> [What is being asked]
What is needed is an exact copy of all the records below.

#####

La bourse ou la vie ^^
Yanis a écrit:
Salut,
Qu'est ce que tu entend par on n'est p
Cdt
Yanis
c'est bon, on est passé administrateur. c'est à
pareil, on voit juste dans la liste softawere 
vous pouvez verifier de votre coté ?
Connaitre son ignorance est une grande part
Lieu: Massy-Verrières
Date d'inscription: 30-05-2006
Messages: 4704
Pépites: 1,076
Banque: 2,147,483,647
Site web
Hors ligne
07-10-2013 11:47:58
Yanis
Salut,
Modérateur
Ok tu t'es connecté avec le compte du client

#####

> [Task answer]
La bourse ou la vie ^^
Yanis a écrit:
Salut,
Qu'est ce que tu entend par on n'est p
Cdt
Yanis
c'est bon, on est passé administrateur. c'est à
pareil, on voit juste dans la liste softawere 
vous pouvez verifier de votre coté ?
Connaitre son ignorance est une grande part
Lieu: Massy-Verrières
Date d'inscription: 30-05-2006
Messages: 4704
Pépites: 1,076
Banque: 2,147,483,647
Site web
Hors ligne
07-10-2013 11:47:58
Yanis
Salut,
Modérateur
Ok tu t'es connecté avec le compte du client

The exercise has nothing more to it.